Auditeur : « Pourquoi ce monde-là, on passe pas une loi? OK, le gars est en prison à vie, ben tant qu’à être en prison à vie, c’est la peine de mort pis ça finit là. »
C. M. :« C’est mon côté éthique qui parle parce que tant qu’à moi, je les passerais tous : les pédophiles, les meurtriers, les violeurs. Je les mettrais tous dans la même chambre pis j’ouvrirais le gaz, ce serait pas long. »
Le guide de déontologie du Conseil de presse du Québec, Droits et responsabilités de la presse (DERP), accorde aux journalistes d’opinion une « grande latitude dans l’expression de leurs points de vue, commentaires, opinions, prises de position, critiques, ainsi que dans le choix du ton et du style qu’ils adoptent pour ce faire. » (p. 17) Le DERP rappelle cependant que « Les médias et les professionnels de l’information doivent éviter de cultiver ou d’entretenir les préjugés. Ils doivent impérativement éviter d’utiliser, à l’endroit des personnes ou des groupes, des représentations ou des termes qui tendent à soulever la haine et le mépris, à encourager la violence ou encore à heurter la dignité d’une personne ou d’une catégorie de personnes en raison d’un motif discriminatoire. » (p. 41)
Dans le cas présent, la question est ici de déterminer si les propos de l’animateur, comme du reste ceux des auditeurs, qu’il laisse allègrement s’exprimer, peuvent être assimilés à des propos haineux ou encore des propos portant atteinte à la dignité des personnes visées.
Dans sa jurisprudence (cf. D2014-05-117), le Conseil avait défini les propos haineux comme des propos qui incitent i) à la violence et/ou ii) à l’exécration et au dénigrement d’une personne ou d’un groupe.
Aux yeux du Conseil, on peut difficilement interpréter les dires du chroniqueur ou de ses auditeurs comme des appels à poser des gestes de violence. En effet, à aucun moment le public n’est encouragé à infliger, à qui que ce soit, une peine de mort, qui serait d’ailleurs, dans ce cas, assimilable à un meurtre.
Il ne fait cependant aucun doute que par leur degré de violence, les suggestions entendues durant cette émission doivent être considérées comme une forme d’incitation à l’exécration et au dénigrement de certaines personnes, précisément ciblées. En suggérant de traiter certaines personnes, criminelles ou pas, comme on le fait avec des animaux atteints de la rage, comme le suggère un auditeur, ou en les gazant massivement, comme le suggère cette fois l’animateur, dans une référence à peine voilée à l’Holocauste, le Conseil est d’avis que les mis en cause ont clairement porté atteinte à la dignité des personnes en cause, notamment Guy Turcotte et Jean-François Roy.

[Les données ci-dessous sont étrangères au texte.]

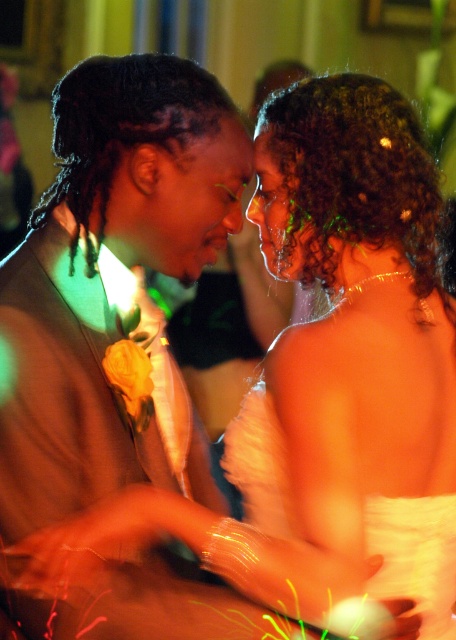
You are a photographer adjusting your camera settings to capture the scene. The white satin dress at center and the matte brown suit at left are in focus. Which object is closer to the camera lens?

The white satin dress at center is positioned under the matte brown suit at left, so the white satin dress at center is closer to the camera lens.

You are a photographer adjusting the camera focus. You have two points to focus on in the image. The first point is point [280,460] and the second is point [119,316]. Which point should you focus on first if you want to capture the subject that is closer to the camera?

Point [280,460] is in front of point [119,316], so you should focus on point [280,460] first because it is closer to the camera.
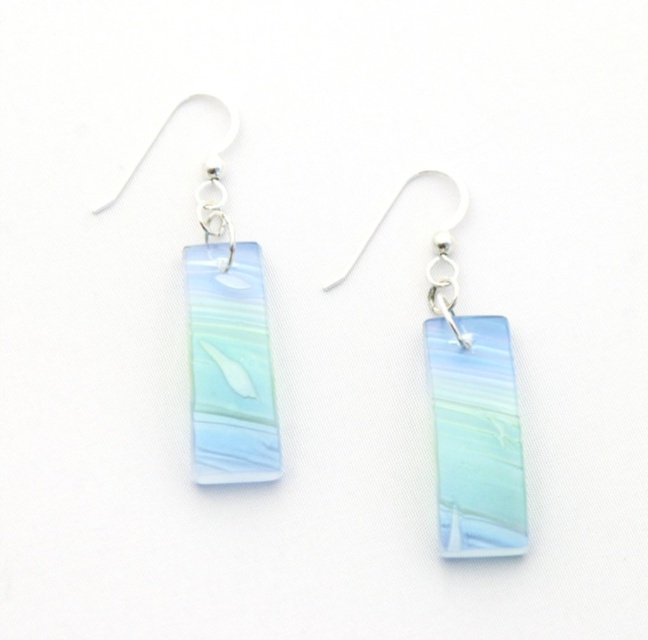
Question: Which point is farther from the camera taking this photo?

Choices:
 (A) (448, 426)
 (B) (260, 344)
 (C) (202, 444)
 (D) (452, 556)

Answer: (B)

Question: Does translucent glass rectangle at left lie behind translucent glass fish at center?

Choices:
 (A) no
 (B) yes

Answer: (B)

Question: Among these points, which one is nearest to the camera?

Choices:
 (A) (244, 456)
 (B) (227, 342)
 (C) (500, 552)

Answer: (C)

Question: Which point appears closest to the camera in this image?

Choices:
 (A) (213, 410)
 (B) (470, 371)
 (C) (174, 113)
 (D) (500, 337)

Answer: (A)

Question: Is the position of translucent glass pendant at center less distant than that of translucent glass fish at center?

Choices:
 (A) yes
 (B) no

Answer: (A)

Question: Can you confirm if translucent glass rectangle at center is wider than translucent glass rectangle at left?

Choices:
 (A) no
 (B) yes

Answer: (B)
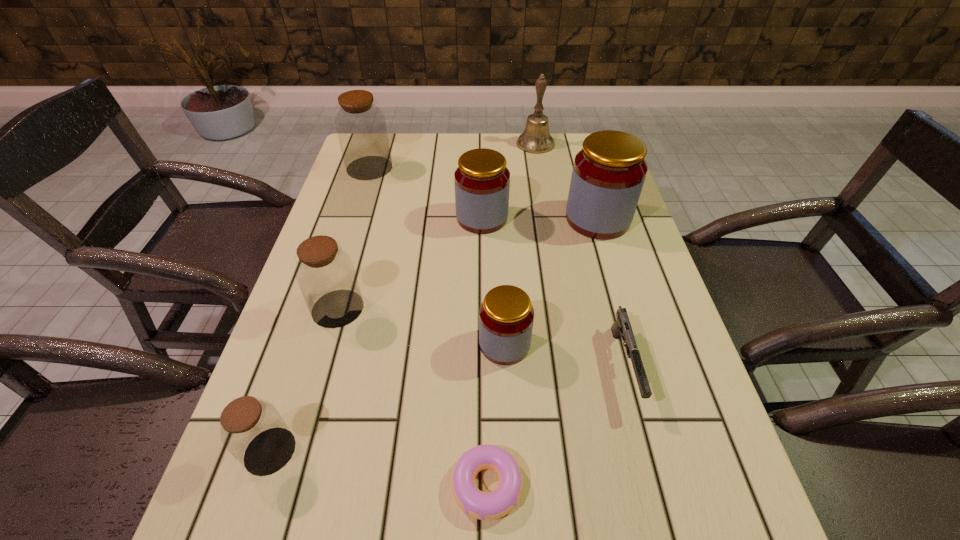
The image size is (960, 540). I want to click on the eighth tallest object, so click(x=622, y=327).

Where is `gun`? gun is located at coordinates (622, 327).

This screenshot has width=960, height=540. What are the coordinates of `the shortest object` in the screenshot? It's located at click(x=484, y=506).

The height and width of the screenshot is (540, 960). I want to click on vacant region located on the front of the farthest object, so click(x=546, y=208).

I want to click on vacant region located on the front of the farthest jar, so click(349, 230).

The width and height of the screenshot is (960, 540). What are the coordinates of `vacant space located 0.160m on the left of the biggest red jar` in the screenshot? It's located at (506, 219).

This screenshot has width=960, height=540. What are the coordinates of `free spot located 0.060m on the front of the second biggest brown jar` in the screenshot? It's located at (324, 353).

This screenshot has height=540, width=960. I want to click on vacant area located on the left of the second smallest red jar, so click(x=327, y=218).

The image size is (960, 540). Identify the location of vacant space located 0.130m on the right of the nearest red jar. (593, 344).

Image resolution: width=960 pixels, height=540 pixels. Identify the location of free space located on the back of the smallest brown jar. (309, 333).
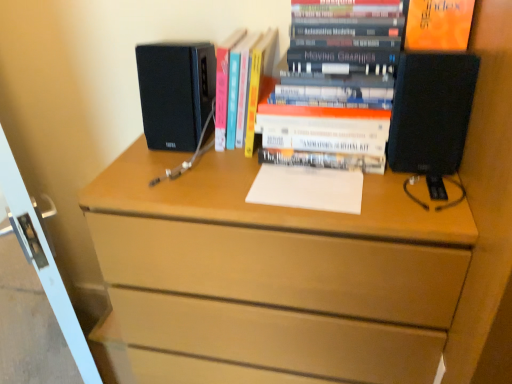
This screenshot has height=384, width=512. I want to click on vacant space situated on the left part of white paper at center, so click(215, 180).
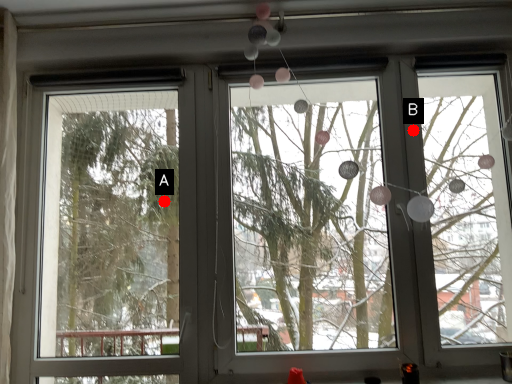
Question: Two points are circled on the image, labeled by A and B beside each circle. Which point is closer to the camera taking this photo?

Choices:
 (A) A is closer
 (B) B is closer

Answer: (B)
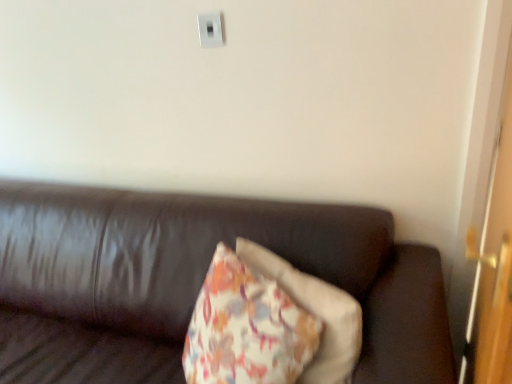
Question: Is white plastic switch at upper center bigger or smaller than leather couch at center?

Choices:
 (A) big
 (B) small

Answer: (B)

Question: Would you say white plastic switch at upper center is inside or outside leather couch at center?

Choices:
 (A) outside
 (B) inside

Answer: (A)

Question: Estimate the real-world distances between objects in this image. Which object is farther from the leather couch at center?

Choices:
 (A) white plastic switch at upper center
 (B) wooden door at right

Answer: (A)

Question: Based on their relative distances, which object is farther from the wooden door at right?

Choices:
 (A) leather couch at center
 (B) white plastic switch at upper center

Answer: (B)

Au vu de ce qui précède, le Conseil retient à la majorité (6/7), le grief de propos haineux portant atteinte à la dignité. Le membre dissident exprime son désaccord avec la position majoritaire.
Refus de collaborer
La station CHOI 98,1 FM n’a pas souhaité répondre à la présente plainte.
Le Conseil reproche à la station CHOI 98,1 FM son manque de collaboration pour avoir refusé de répondre, devant le Tribunal d’honneur, de la plainte la concernant.
Décision
Au vu de ce qui précède, le Conseil de presse du Québec retient, à la majorité, la plainte de Mme Julie Gréco contre l’animateur M. Carl Monette et la station CHOI 98,1 FM pour le grief de propos haineux portant atteinte à la dignité.
Pour son manque de collaboration, en refusant de répondre à la présente plainte, le Conseil de presse blâme la station CHOI 98,1 FM.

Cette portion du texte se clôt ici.